START INFORMATION SHOWN

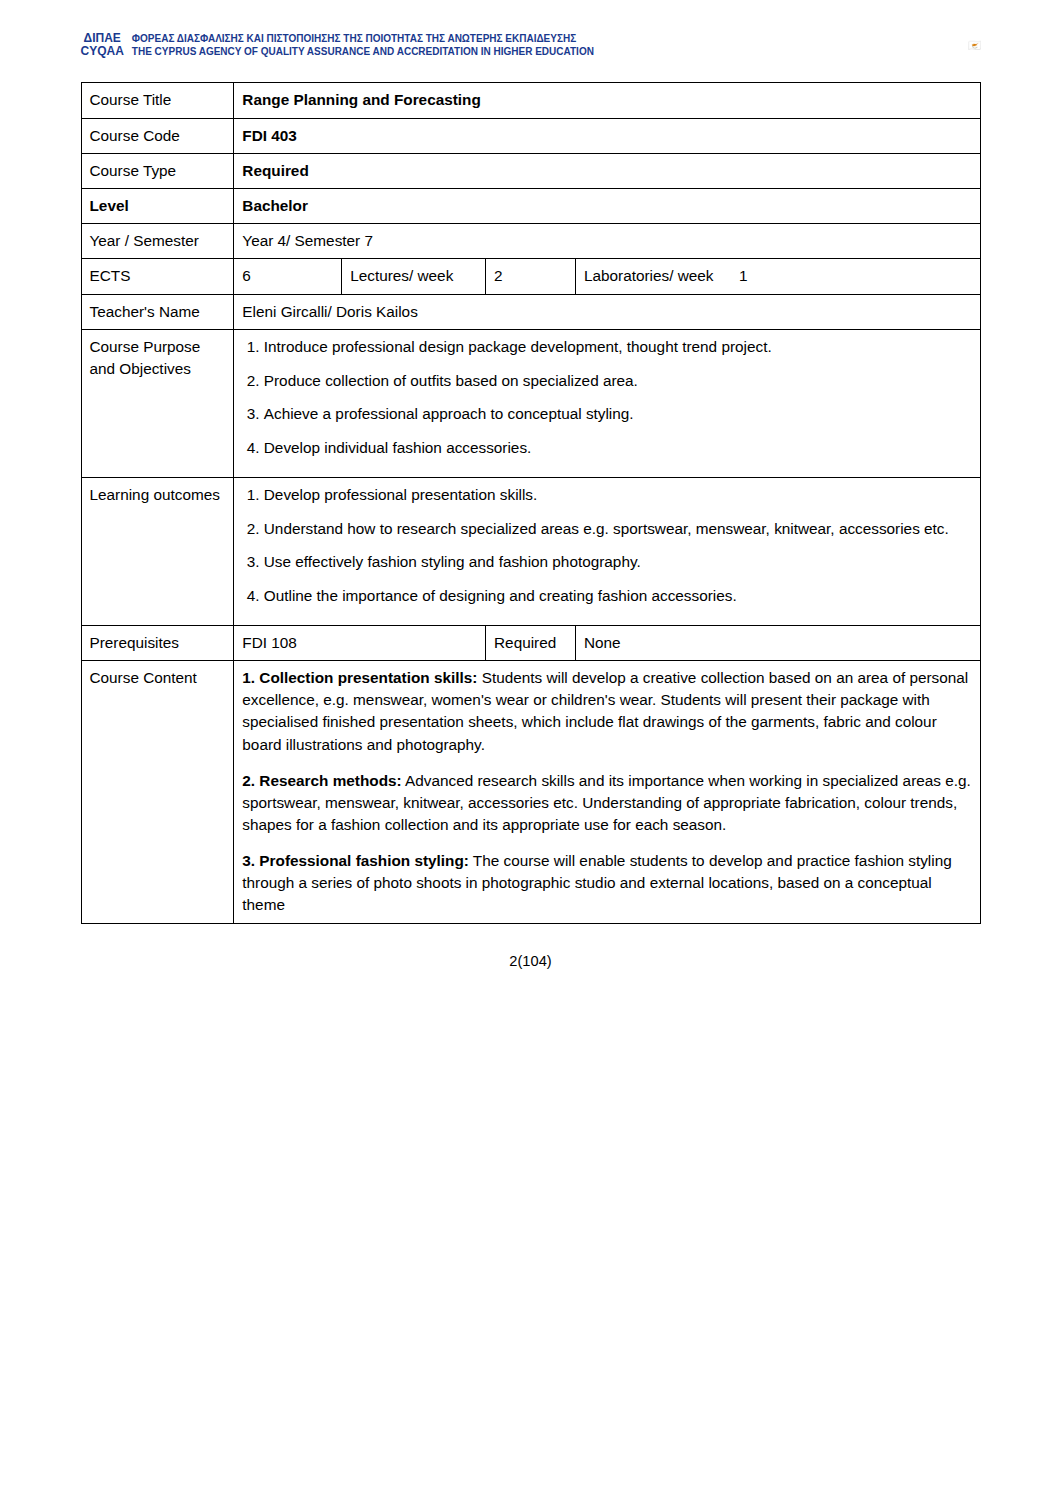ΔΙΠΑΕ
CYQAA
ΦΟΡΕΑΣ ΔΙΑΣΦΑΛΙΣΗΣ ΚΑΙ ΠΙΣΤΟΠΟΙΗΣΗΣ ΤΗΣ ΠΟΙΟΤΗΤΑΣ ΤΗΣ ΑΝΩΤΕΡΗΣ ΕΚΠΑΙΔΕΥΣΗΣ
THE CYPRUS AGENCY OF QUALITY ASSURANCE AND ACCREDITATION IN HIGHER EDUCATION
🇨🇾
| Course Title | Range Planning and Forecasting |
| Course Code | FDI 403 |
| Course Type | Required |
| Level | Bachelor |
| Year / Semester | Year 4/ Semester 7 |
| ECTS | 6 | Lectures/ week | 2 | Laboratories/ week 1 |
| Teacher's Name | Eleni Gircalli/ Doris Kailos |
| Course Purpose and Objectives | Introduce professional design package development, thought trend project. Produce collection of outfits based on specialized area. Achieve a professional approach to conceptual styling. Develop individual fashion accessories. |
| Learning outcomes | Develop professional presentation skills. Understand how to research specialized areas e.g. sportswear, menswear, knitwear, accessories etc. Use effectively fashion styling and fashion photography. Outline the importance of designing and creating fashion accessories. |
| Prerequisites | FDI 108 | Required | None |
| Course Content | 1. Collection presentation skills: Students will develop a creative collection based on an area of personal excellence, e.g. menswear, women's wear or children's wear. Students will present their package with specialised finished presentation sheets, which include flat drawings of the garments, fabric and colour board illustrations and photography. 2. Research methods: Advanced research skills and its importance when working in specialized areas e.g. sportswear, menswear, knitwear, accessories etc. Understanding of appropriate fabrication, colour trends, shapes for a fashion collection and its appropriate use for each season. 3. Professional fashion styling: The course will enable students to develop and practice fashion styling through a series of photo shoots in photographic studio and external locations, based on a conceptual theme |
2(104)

END INFORMATION SHOWN
START INFORMATION SHOWN

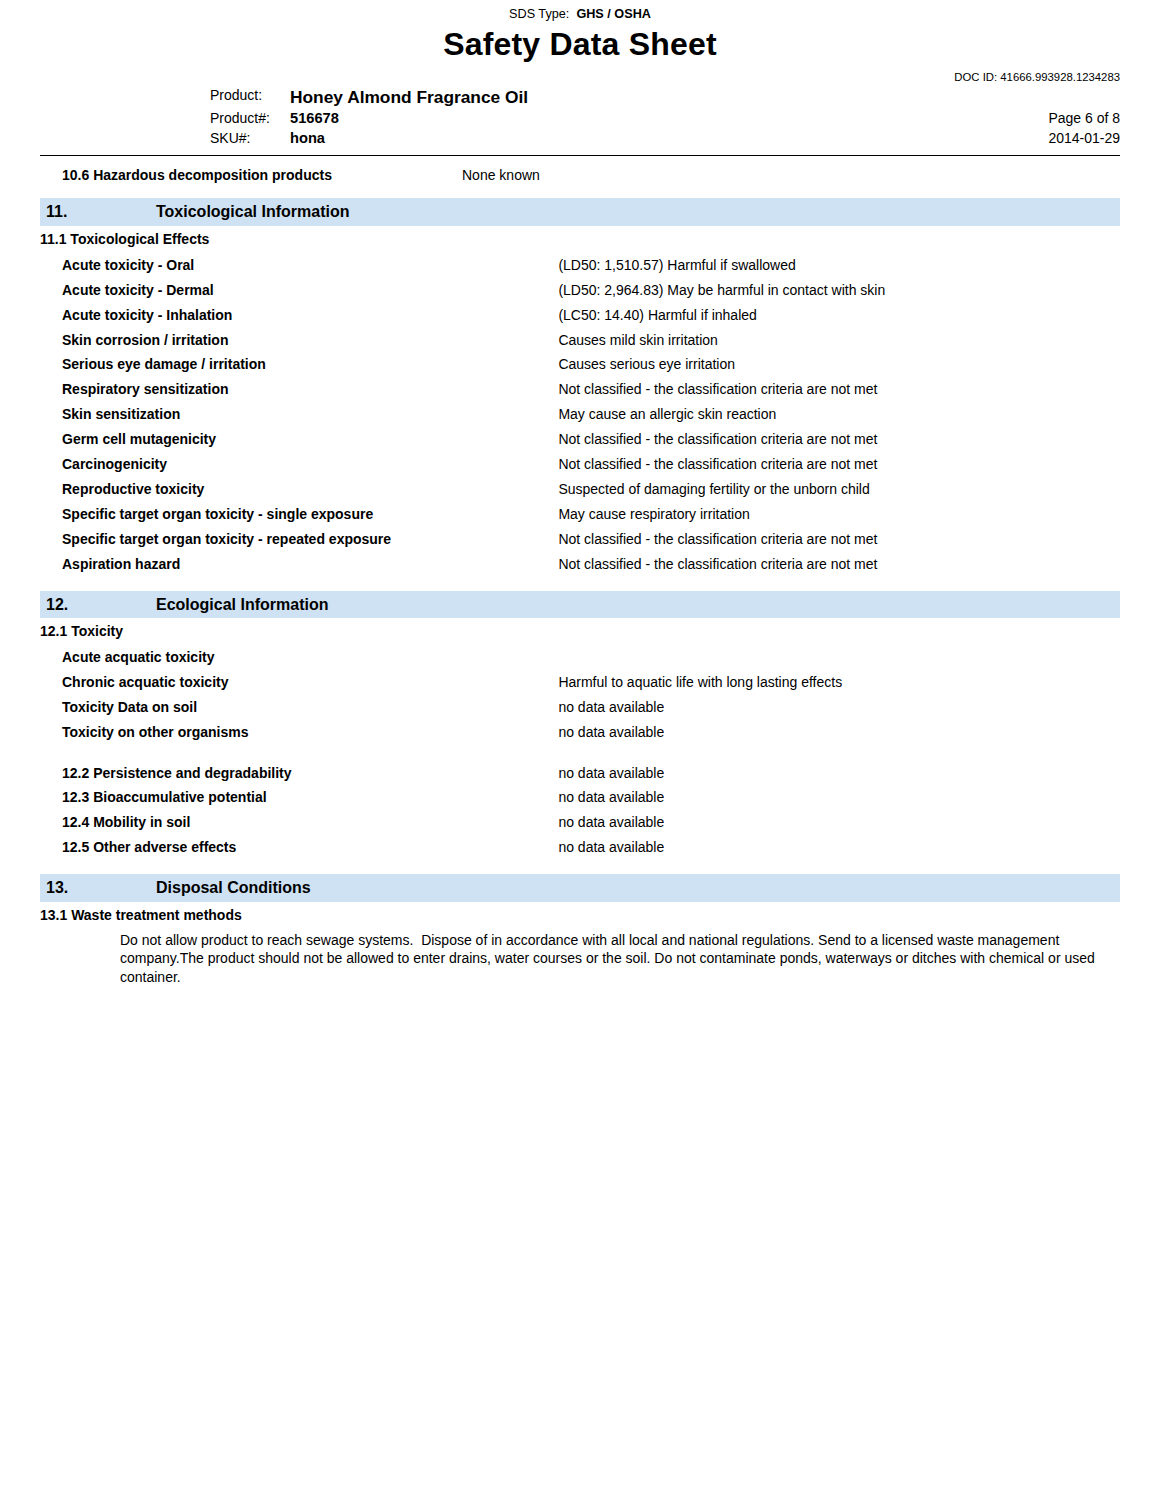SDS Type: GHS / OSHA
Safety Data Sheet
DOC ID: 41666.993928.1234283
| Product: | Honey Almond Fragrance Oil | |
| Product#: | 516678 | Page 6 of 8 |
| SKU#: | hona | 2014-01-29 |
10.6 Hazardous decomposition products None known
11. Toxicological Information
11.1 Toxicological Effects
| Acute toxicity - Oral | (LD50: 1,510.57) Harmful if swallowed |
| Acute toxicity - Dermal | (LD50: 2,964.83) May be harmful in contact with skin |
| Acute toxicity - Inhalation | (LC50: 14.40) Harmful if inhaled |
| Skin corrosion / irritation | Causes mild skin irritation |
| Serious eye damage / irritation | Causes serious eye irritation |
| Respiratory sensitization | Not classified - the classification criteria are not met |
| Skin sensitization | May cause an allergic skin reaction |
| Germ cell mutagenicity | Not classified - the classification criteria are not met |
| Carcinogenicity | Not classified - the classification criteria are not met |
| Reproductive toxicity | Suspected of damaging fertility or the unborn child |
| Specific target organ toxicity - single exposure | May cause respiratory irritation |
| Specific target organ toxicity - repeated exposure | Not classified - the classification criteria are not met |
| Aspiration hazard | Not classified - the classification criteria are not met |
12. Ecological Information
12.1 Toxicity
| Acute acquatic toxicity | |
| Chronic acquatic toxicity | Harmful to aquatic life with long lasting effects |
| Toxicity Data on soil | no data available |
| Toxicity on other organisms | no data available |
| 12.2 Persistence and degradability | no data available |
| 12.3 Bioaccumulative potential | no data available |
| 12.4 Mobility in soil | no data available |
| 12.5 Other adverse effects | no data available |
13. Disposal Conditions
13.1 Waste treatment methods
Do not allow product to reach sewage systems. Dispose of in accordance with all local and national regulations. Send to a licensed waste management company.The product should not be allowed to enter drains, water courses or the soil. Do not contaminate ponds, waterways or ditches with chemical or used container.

END INFORMATION SHOWN

## [TASK PROMPT]
Above are the records; copy exactly the lines from the line with "potential | no data available |" through the line with "13.1 Waste treatment methods", both included.

## [TASK RESULT]
| 12.3 Bioaccumulative potential | no data available |
| 12.4 Mobility in soil | no data available |
| 12.5 Other adverse effects | no data available |
13. Disposal Conditions
13.1 Waste treatment methods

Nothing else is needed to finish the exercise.